_Study text_.

----

I know of no testing professional who claims that testing by itself is adequate for evaluating programs, schools, or educators. But, by the same notion, neither are other measures used alone, such as inspections or graduation rates.


"This is the core of inappropriate test preparation, which is epidemic in American schools today."

And, he should look in the mirror when he tries to pass blame for this "epidemic." Many have trusted him when he says that inappropriate test preparation garners higher test scores. The evidence does not support him.


"As long as the details of sampling are predictable--and test prep companies are very good at finding predictable patterns in tests--teaching to the specifics of the test will inflate scores."

Again, most standards-based tests do not sample, they test each and every standard, and fairly unambiguously. Much commercial test prep is fraud. if tests are administered externally, with tight security and ample form and item rotation, educators cannot teach to the specifics of the test, because they do not know them.


"This test-centered world has been in place long enough, in various forms, that many people think it is the normal state of affairs. It isn't. It is relatively new in the United States."

Koretz has a point here. But, he advocates that we return to the days of the Lake Wobegon Effect, when all tests were "internally" administered and educators were free to manipulate any and all aspects of their administration and reporting. Koretz wishes to return to the practices that John J. Cannell exposed.


"Yet even these countries, in which high-stakes testing exerts more pressure on students than it does here, don't do what we do. The don't test students nearly as frequently as we do, and they don't give test scores such a large and direct role in evaluating schools and teachers."

The key word here is "frequently." It has become common in the US to administer many short tests with no consequences for students. Other countries are more test efficient. They may use fewer tests overall, but those tests count and they can be very long--several days or weeks.


"But Finland, in recent years the darling of the education world because of its very high performance on one of the international assessments in math, and Germany have no high-stakes testing in any other grades."

In truth, both Finland and Germany have high-stakes testing in other grades.


"In addition to expanding the amount of testing and increasing its importance, the reforms of the 1980s brought another important change from the minimum-competency era: the shifted the focus away from holding student accountable for their scores to using students' scores to hold educators directly accountable."

If by "educators" he means to imply teachers, this is wrong. There were zero states using test scores or test score trends to evaluate teachers in the 1980s. ...or the 1990s. Tennessee, the state that pioneered value-added measurement, did calculate teacher ratings based on student test score trends, but there were no negative consequences for teachers at any time in the 20th century.


"...other subjects, such as history, civics ... aspects of math and reading that are hard to measure with standardized test ..."

It is not at all difficult to measure history or civics knowledge with standardized tests. Have no idea what aspects of math or reading he refers to here as not testable.


"The Dutch do use standardized testing to evaluate schools, but they test far less than we ... "

The Dutch do not test far less than we do; in fact they test more than we do--every year, starting in grade 1 and in more subjects--not just reading and math like here--and at more grade levels. You can even consult the source Koretz cites to see how wrong he is.

----

_Data excerpts_.
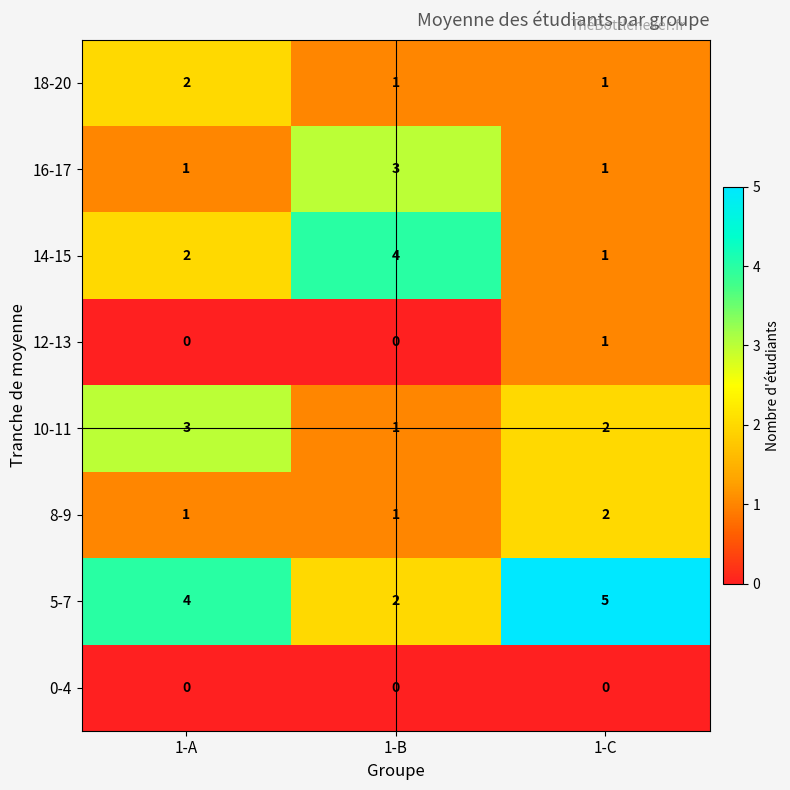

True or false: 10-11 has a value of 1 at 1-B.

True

----

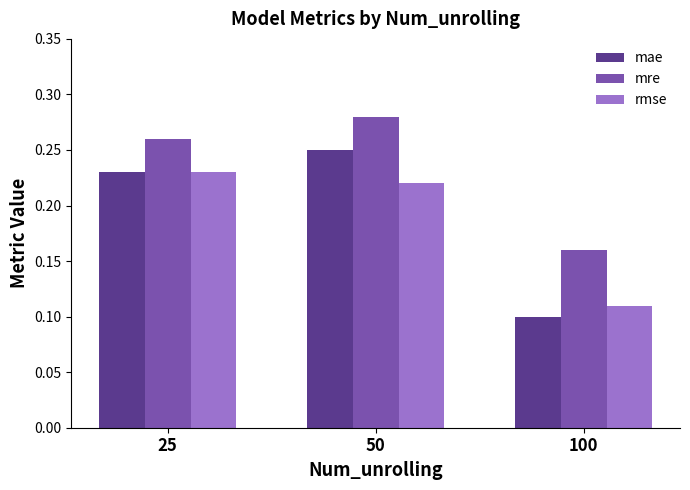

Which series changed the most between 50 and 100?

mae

----

_Task set_.
a. In the testing critique, which state pioneered value-added measurement?
b. Revise the testing critique from the words "Koretz has a" through "J. Cannell exposed.", putting "control" in place of "manipulate".
c. Resume the testing critique after its last sentence and add further text.
You can answer everything here without the records.

_Exercise answers_.
a. Tennessee

b.
Koretz has a point here. But, he advocates that we return to the days of the Lake Wobegon Effect, when all tests were "internally" administered and educators were free to control any and all aspects of their administration and reporting. Koretz wishes to return to the practices that John J. Cannell exposed.

c.
"Absolutely no one is given any incentive to monitor or control how these gains are achieved."

...so long as tests (and test security protocols) are administered by school personnel.


"It is no accident that many of the types of inappropriate test prep by teachers that I will describe in coming chapters were actively encouraged by administrators, and it is no accident that some of the most publicized cheating scandals were actively supported by--and in at least one case deliberately supported by--the people at the top."

To eliminate most inappropriate test prep, deny school personnel any access to test materials before actual administration. To eliminate the practice of school personnel altering answer sheets, deny them access to answer sheets. Some cheating prevention measures are remarkably simple, such as not allowing teachers to proctor tests with their own students or posting two proctors in each testing room. Even these simple, obvious measures are not implemented because schools are not told to implement them.


"Although this problem has been documented for more than a quarter of a century, it is still widely ignored, and the public is fed a steady diet of seriously misleading information about improvements in schools."

The public is fed a steady diet of misleading information from their schools because schools control the administration of the tests used to evaluate them. This will never change until evaluative tests are administered by independent third parties (e.g., the state auditor's office).


"I told them that they were right to worry about possible inflation but that I was aware of no malfeasance and would have been greatly surprised if there was any."

He shouldn't have been surprised if he genuinely understood how the New York tests were administered and scored, with lax security.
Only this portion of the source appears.